■ Exercise directions
In the entries below, begin at the line that has "SHAILEN NANDY", stop after the line that has "info@tdu-nrw.de", and output those lines exactly with no pictures.

Transcribed page contents:
********************
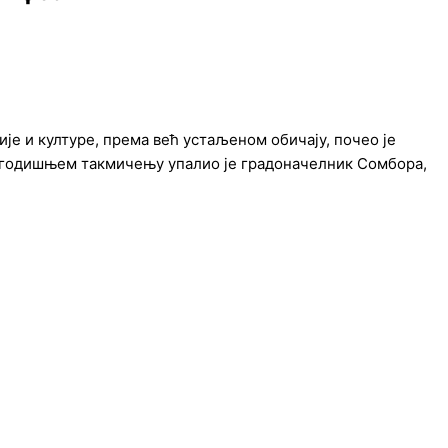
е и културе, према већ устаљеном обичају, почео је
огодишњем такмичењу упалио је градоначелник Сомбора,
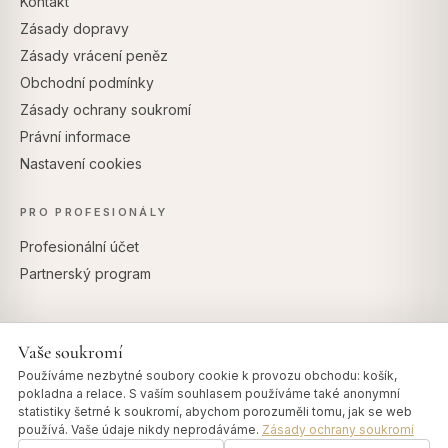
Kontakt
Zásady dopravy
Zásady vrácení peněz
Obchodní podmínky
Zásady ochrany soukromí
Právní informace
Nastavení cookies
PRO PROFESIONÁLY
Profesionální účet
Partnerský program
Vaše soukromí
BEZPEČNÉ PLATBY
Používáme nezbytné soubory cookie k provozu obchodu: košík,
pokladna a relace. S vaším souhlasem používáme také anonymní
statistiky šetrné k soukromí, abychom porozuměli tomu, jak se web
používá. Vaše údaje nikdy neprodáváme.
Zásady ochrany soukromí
********************
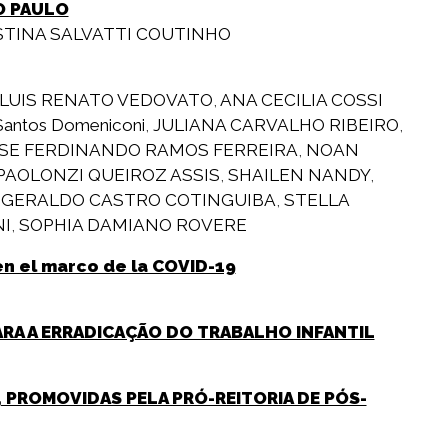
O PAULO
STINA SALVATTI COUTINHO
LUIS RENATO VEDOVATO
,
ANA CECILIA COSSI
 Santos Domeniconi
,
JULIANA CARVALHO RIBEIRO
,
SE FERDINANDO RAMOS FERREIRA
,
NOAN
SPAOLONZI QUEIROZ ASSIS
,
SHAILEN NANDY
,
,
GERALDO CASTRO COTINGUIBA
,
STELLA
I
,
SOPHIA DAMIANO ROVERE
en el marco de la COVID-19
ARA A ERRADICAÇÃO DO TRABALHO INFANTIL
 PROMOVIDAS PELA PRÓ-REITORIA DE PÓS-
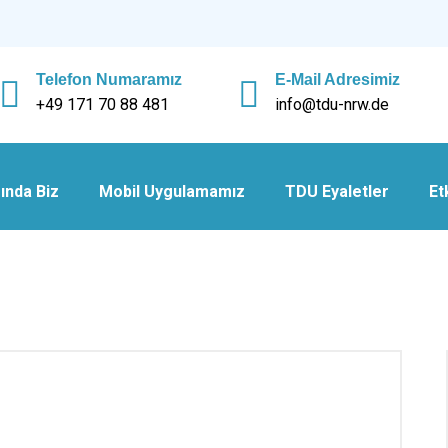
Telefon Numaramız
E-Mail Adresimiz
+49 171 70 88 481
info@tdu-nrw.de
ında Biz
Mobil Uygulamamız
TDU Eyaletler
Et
********************
■ Written response
SHAILEN NANDY
,
,
GERALDO CASTRO COTINGUIBA
,
STELLA
I
,
SOPHIA DAMIANO ROVERE
en el marco de la COVID-19
ARA A ERRADICAÇÃO DO TRABALHO INFANTIL
 PROMOVIDAS PELA PRÓ-REITORIA DE PÓS-
Telefon Numaramız
E-Mail Adresimiz
+49 171 70 88 481
info@tdu-nrw.de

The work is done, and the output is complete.